Его руки уперлись в Олины плечи и стали отталкивать их от себя, отжимать ее тело, впившееся в него целиком и прилипшее к нему, как медуза, всей своей кожей. Она поддавалась нехотя, уступая его мышечной силе, но и уступив, отлипнув грудью, тут же подтянула вперед колени, уселась на нем, запрокинув свое белое тело назад и замерев без единого движения. Теперь она вся, целиком, превратилась в продолжение своего кратера, который работал уже как пылающий кузнечный горн.

Рубинчик не жил.

Он не дышал, он не слышал своего сердца, и пульс его замер.

На окраине его сознания, зажатого пыткой дикого, языческого наслаждения, проплыла мысль, что, может быть, он приблизился к тем ощущениям, которые испытывают женщины при таких же конвульсиях мужской плоти внутри их неподвижных кратеров, но и эта мысль утонула в нем, как жалкая лодка с порванным парусом.

Рубинчик перестал думать, контролировать себя и понимать, что происходит. Он превратился в дерево, растущее вверх всеми соками своих корней и уходящее кроной в заоблачные выси. Он превратился в подводный стебель, рвущийся сквозь плотную тропическую воду в какую-то другую форму жизни — высокую жизнь над водой в разряженной атмосфере облаков и птиц. Именно там, в этой заоблачной выси, живет еврейский Бог Яхве, сияющий и недостижимый. Рубинчик вдруг увидел его ясно, близко, в ярком солнечном свете, а рядом с ним, на соседнем облаке — свою молодую маму, круглолицую, счастливую и с маленькими смешливыми ямочками на щеках…
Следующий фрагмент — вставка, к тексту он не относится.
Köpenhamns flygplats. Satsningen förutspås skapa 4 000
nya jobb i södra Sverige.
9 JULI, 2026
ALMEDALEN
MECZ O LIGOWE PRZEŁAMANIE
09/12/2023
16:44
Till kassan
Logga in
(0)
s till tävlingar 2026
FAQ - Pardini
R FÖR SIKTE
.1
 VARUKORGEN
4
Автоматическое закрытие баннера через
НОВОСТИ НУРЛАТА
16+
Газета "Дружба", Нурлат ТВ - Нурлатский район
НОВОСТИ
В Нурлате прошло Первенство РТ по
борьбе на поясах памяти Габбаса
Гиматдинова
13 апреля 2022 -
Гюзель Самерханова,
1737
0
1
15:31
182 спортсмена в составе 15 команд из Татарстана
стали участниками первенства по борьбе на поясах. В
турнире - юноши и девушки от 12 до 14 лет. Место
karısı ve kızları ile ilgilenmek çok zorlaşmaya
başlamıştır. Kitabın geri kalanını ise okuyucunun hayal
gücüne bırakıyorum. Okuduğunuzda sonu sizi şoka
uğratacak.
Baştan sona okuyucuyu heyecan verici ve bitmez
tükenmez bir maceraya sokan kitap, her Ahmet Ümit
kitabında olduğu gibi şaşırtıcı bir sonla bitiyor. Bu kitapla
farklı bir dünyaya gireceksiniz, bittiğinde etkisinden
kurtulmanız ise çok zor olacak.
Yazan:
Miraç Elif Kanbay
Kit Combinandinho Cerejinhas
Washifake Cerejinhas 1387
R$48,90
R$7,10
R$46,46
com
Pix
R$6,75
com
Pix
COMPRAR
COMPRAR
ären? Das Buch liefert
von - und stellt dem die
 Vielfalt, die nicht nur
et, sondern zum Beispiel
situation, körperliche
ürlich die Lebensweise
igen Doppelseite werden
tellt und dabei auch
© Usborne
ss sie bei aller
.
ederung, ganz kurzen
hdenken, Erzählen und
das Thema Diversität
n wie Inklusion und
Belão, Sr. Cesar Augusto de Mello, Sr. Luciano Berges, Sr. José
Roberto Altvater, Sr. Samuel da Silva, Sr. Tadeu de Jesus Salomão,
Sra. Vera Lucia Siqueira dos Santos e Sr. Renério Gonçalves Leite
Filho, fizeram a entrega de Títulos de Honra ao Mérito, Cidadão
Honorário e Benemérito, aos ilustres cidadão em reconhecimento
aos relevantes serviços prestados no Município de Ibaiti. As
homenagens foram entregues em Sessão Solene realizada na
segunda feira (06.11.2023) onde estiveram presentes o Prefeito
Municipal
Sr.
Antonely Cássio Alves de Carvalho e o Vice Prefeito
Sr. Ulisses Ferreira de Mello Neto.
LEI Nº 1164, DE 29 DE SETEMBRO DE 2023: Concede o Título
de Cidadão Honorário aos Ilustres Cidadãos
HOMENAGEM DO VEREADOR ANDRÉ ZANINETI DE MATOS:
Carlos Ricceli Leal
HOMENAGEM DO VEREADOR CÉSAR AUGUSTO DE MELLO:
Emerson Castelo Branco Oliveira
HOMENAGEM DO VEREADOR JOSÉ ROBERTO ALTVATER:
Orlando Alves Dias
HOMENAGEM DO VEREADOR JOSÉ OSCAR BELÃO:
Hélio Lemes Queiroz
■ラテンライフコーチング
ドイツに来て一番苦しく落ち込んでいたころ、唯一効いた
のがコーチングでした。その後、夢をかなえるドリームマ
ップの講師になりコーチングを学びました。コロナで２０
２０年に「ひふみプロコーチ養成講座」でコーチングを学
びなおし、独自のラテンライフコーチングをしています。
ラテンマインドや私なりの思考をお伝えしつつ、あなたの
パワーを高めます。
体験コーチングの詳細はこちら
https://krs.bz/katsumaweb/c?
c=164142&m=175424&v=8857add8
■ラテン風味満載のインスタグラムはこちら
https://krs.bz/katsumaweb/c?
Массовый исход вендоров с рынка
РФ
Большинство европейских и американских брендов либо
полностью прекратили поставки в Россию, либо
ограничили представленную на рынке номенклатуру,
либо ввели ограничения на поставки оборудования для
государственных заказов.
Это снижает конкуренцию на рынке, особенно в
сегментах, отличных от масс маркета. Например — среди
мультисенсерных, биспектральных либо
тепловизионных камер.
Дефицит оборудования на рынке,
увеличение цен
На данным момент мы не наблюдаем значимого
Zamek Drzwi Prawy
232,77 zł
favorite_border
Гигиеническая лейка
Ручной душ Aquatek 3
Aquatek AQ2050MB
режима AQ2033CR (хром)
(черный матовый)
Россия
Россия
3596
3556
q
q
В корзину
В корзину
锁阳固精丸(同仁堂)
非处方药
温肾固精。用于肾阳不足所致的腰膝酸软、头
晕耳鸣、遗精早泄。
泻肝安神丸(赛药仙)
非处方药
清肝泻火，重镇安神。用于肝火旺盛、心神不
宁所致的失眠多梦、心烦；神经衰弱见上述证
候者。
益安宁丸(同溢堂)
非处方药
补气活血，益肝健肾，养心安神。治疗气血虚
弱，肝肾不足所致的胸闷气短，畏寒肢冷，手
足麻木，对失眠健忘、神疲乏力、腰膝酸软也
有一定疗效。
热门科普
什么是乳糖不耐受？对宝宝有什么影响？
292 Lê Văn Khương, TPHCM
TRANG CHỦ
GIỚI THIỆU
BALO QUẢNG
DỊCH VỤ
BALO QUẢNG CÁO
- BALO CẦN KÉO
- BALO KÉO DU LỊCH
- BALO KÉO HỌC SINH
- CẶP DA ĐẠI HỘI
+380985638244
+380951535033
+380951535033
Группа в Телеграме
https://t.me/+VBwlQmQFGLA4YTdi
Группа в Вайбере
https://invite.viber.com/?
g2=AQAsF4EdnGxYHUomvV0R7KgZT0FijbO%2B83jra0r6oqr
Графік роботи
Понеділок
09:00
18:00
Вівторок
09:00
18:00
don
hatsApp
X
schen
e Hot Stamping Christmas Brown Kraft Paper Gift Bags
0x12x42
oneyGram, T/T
Он аркой изогнулся на лафете постели и взмыл в это небо всем своим гудящим телом, как взлетает ракета. От этого взлета заложило уши, лопнули вены и освободилась душа. Но когда он уже приближался к Богу, когда почти долетел, он вдруг ощутил, что силы оставили его, инерция полета иссякла и…

Атомный взрыв сотряс его тело…

Гигантское белое облако вырвалось из него в гудящий огнем кратер Олиной фарджи…

Этот атомный гриб все рос и рос, наполняясь новыми взрывами и облаками…

Но даже когда Рубинчик рухнул на спину, бездыханный и пустой, даже тогда этот жадный и ликующий горн Олиной плоти продолжал пульсировать, сжимать и разжимать его фаллос и всасывать в себя все, что в нем еще оставалось, могло статься — до последней капли.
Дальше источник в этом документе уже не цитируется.